Nelly GAY, Julos Beaucarne. Il faut s’aimer à tort et à travers, Luc Pire, 2020, 160 p., 29 €, ISBN : 9782875421920
Plutôt qu’une biographie, c’est à une visite en toute cordialité du Julosland – ainsi qu’elle nomme l’univers de Julos Beaucarne – que nous invite Nelly Gay dans son ouvrage, Julos Beaucarne, Il faut s’aimer à tort et à travers. Elle ne pouvait pas écrire un livre pré-cadré, il fallait un livre à l’image de cet artiste aux cordes sensibles et multiples : imaginatif et libre. Mais peut-être faut-il rappeler qui est Julos Beaucarne aux plus jeunes lecteur.rice.s car sa carrière est en sommeil depuis une petite décennie ?
Figure emblématique de la chanson francophone de l’après-68, Julos Beaucarne est auteur, compositeur, chanteur, poète, comédien, amateur de vélocipèdes (bicyclettes, vélo biplace, tondeuse à gazon à pédales, vélo-scieur de bois…), inventeur d’objets hétéroclites, écologiste et humaniste, pouvant jouer de toutes ces facettes au cours de ses spectacles.
Né en 1936 à Bruxelles, quand on lui demande s’il est bruxellois, il répond qu’il est d’Ecaussines, le village du Hainaut où il a grandi. Depuis plus d’un demi-siècle, il vit dans une bâtisse du village de Tourinnes-la-Grosse, à la fois refuge après les voyages, les tournées et les spectacles, terre d’accueil pour ses fils et les ami.e.s de passage mais aussi lieu d’un terrible drame : l’assassinat de Loulou (Louise-Hélène), son épouse et la mère de ses enfants à la Chandeleur de 1975 par un homme qu’ils hébergeaient. À ce féminicide, à la terrible douleur, il répondit par l’amour et non par la haine, ainsi qu’il le fait toujours. Farouche opposant à la peine de mort, il a écrit, dans la nuit suivante, une lettre devenue fameuse et dont la formule finale, si représentative de l’homme, est devenue le sous-titre du livre-portrait de Nelly Gay : « Il faut s’aimer à tort et à travers ». S’il vit en Wallonie, qu’il se dit wallon, il se revendique également belge – il est contre le séparatisme –, francophone, homme du monde. Monde qu’il a parcouru pour découvrir, comprendre la vie, les bonheurs et les malheurs de ses sœurs et frères humains, pour enrichir son pouvoir d’émerveillement, pour chanter également, en francophonie mais pas seulement, en Chine aussi, en Afrique, aux États-Unis, au Japon, au milieu des décombres de Sarajevo ou dans les mouroirs de Calcutta… Et ce n’est tout, il a une histoire particulière avec le Québec, terre d’accueil et de ressourcement, où il est allé bien souvent avec ses deux fils, après la mort de Loulou ou pour retrouver le public et ses complices Félix Leclerc et Raoul Degay.

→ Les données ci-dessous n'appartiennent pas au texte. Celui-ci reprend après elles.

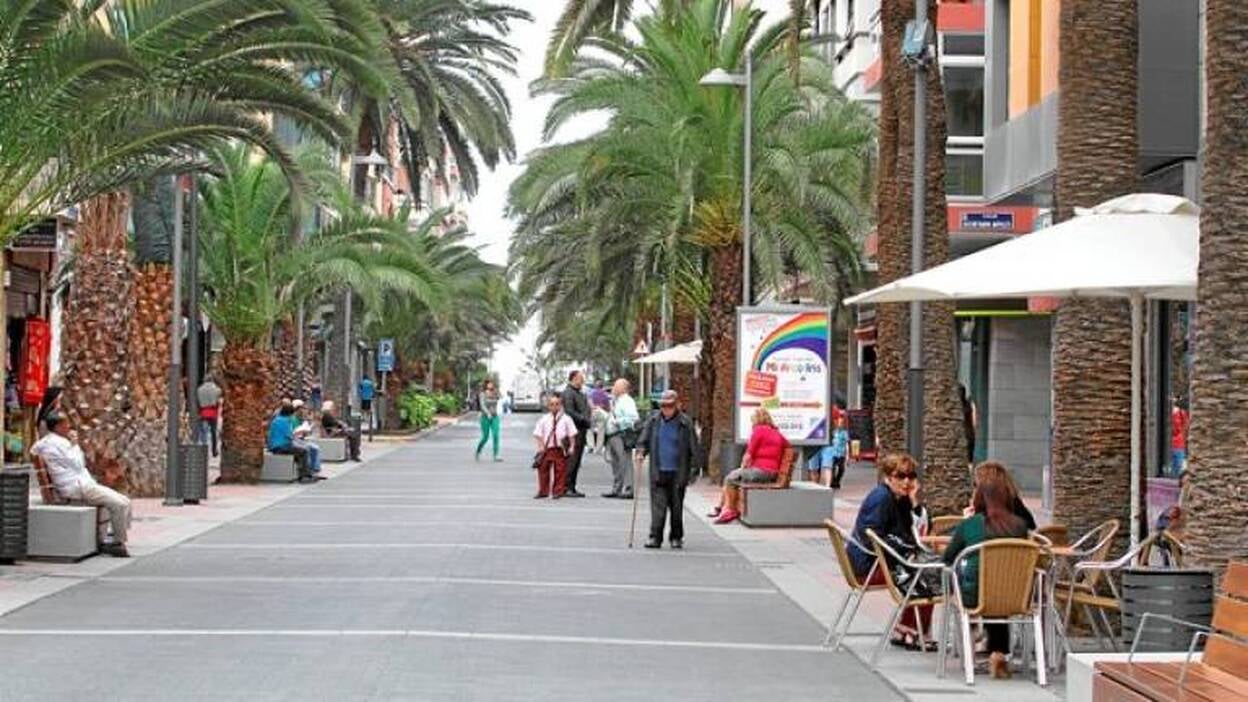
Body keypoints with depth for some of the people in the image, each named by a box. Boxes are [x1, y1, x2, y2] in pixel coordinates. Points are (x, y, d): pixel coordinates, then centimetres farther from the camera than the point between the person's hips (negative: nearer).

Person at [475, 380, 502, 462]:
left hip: (494, 417, 4)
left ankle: (496, 456, -14)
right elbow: (482, 405, -20)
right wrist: (488, 413, -33)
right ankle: (478, 452, 28)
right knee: (485, 437, 0)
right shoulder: (482, 394, -7)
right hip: (485, 418, -4)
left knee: (496, 436, -12)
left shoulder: (494, 394, 8)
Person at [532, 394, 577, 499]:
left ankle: (558, 491, 11)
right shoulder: (544, 419, 4)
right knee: (543, 469, 6)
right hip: (547, 449, 2)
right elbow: (537, 434, 7)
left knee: (560, 470, 1)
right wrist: (540, 446, -3)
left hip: (560, 449, -2)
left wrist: (571, 447, -4)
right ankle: (543, 491, 19)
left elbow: (572, 434, 1)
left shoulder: (566, 419, -1)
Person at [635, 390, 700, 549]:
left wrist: (694, 470, -5)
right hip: (658, 471, 1)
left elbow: (693, 448, -1)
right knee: (658, 506, -5)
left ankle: (676, 537, 20)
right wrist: (641, 451, -7)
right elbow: (643, 440, 14)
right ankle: (655, 537, -5)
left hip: (678, 472, -1)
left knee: (676, 507, 8)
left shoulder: (685, 423, -3)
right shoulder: (653, 421, 4)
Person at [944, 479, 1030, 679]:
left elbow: (947, 558, 5)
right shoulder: (1019, 525, -1)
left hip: (976, 597, -2)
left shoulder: (968, 525, -6)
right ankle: (1000, 653, 31)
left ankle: (997, 652, 37)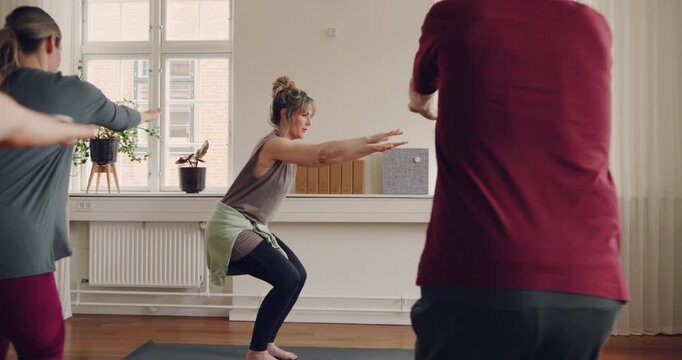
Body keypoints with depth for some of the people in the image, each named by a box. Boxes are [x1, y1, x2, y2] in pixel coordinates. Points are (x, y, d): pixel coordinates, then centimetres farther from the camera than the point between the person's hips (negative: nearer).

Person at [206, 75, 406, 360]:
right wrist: (370, 140, -25)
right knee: (287, 278, -14)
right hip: (231, 228, -10)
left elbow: (325, 158, 4)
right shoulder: (273, 145, -21)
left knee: (297, 274, 6)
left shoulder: (289, 148, 8)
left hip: (251, 227, 10)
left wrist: (372, 147, -4)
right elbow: (326, 153, -31)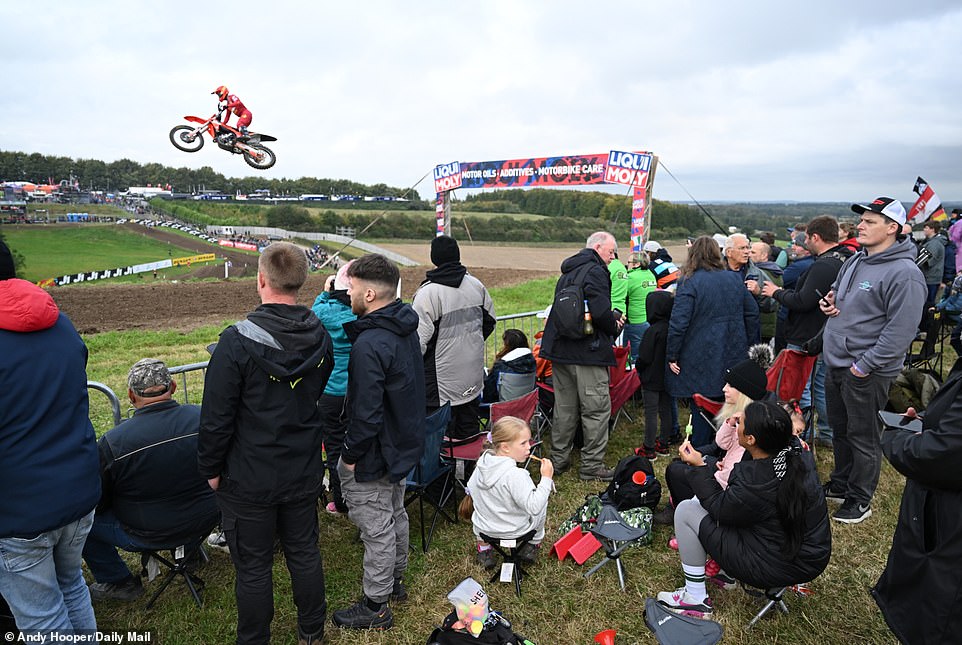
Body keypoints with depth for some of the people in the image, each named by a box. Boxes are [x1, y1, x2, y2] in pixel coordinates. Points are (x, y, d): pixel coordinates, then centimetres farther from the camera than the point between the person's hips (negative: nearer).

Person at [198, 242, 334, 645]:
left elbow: (216, 417, -15)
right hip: (303, 472, 5)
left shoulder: (238, 342, -21)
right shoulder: (320, 337, -4)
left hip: (249, 479, -5)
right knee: (305, 554, 20)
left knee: (253, 567, 13)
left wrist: (211, 468, -1)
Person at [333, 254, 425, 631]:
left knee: (376, 529, 7)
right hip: (404, 444, 10)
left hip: (374, 455, -9)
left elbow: (366, 412, -28)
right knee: (395, 515, 25)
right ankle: (395, 581, 45)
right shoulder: (406, 327, 1)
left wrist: (351, 454, -14)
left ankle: (375, 607, 25)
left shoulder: (370, 345, -30)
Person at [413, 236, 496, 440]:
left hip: (442, 379, -6)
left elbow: (420, 338, -18)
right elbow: (489, 320, 15)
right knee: (469, 428, 19)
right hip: (473, 375, 6)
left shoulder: (427, 292, -18)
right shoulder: (476, 285, 3)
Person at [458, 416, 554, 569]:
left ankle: (484, 549, 37)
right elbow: (534, 507, -31)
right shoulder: (515, 475, -32)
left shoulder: (482, 463, -11)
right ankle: (533, 544, 33)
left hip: (485, 528, 5)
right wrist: (546, 479, -26)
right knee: (540, 499, 19)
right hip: (516, 530, -5)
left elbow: (470, 489, 5)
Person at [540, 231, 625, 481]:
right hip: (588, 352, -9)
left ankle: (558, 460, 24)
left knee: (564, 407, 16)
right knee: (597, 409, 2)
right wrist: (614, 327, -2)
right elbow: (600, 310, -23)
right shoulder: (595, 271, -11)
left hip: (560, 349, 9)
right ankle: (592, 465, 9)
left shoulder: (567, 272, 18)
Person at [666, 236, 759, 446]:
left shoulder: (689, 282, -12)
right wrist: (747, 347, 20)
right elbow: (753, 313, 12)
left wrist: (672, 356, -9)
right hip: (733, 357, 6)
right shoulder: (735, 279, 7)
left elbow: (678, 322, -18)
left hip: (701, 359, -5)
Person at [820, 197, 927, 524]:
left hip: (867, 373, -8)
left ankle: (860, 500, 25)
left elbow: (900, 331, -23)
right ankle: (840, 484, 40)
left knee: (863, 438, 8)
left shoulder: (904, 274, -20)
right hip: (835, 363, 9)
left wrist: (865, 365, -21)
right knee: (839, 430, 22)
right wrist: (828, 301, 3)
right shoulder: (855, 260, 7)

Quoique ses chansons ne soient guère passées sur les ondes des radios, ses concerts, il les a présentés sur des scènes prestigieuses comme Bobino et l’Olympia à Paris mais aussi sur la Grand-Place de Bruxelles ou dans des salles de quartiers populaires de chez nous et d’ailleurs, beaucoup d’ailleurs… Un des plus mémorables a eu lieu à Liège en 1986 où une centaine de spectateurs ont pédalé pour éclairer la scène… Chanteur du seul tube en wallon qui a dépassé la Wallonie, La petite gayole, il a enregistré une trentaine d’albums, essentiellement en français mais aussi en wallon ou tout en musique, pour montrer qu’il n’était pas qu’un chanteur à textes. Il a publié des recueils de poèmes, de contes, des livres avec des illustrateur.rice.s, la revue FLAF (Front de libération des arbres fruitiers) qui deviendra le FLO – FLAF (Front de libération de l’oreille – Front de libération des arbres fruitiers). Il a joué dans quelques films dont Le mystère de la chambre jaune et Le parfum de la dame en noir de Bruno Podalydès. Mais ce n’est pas en égrenant ainsi la carrière de Julos Beaucarne qu’on peut le connaître, aussi il faut lire le livre de Nelly Gay qui offre autant une chaleureuse ouverture à l’artiste par ses thèmes explorés (l’écriture, la poésie, la spiritualité, l’engagement, la scène…), les paroles recueillies, les photos et les textes (de chansons mais pas seulement) reproduits, qu’un moment de retrouvailles et de partage pour les ami.e.s fidèles.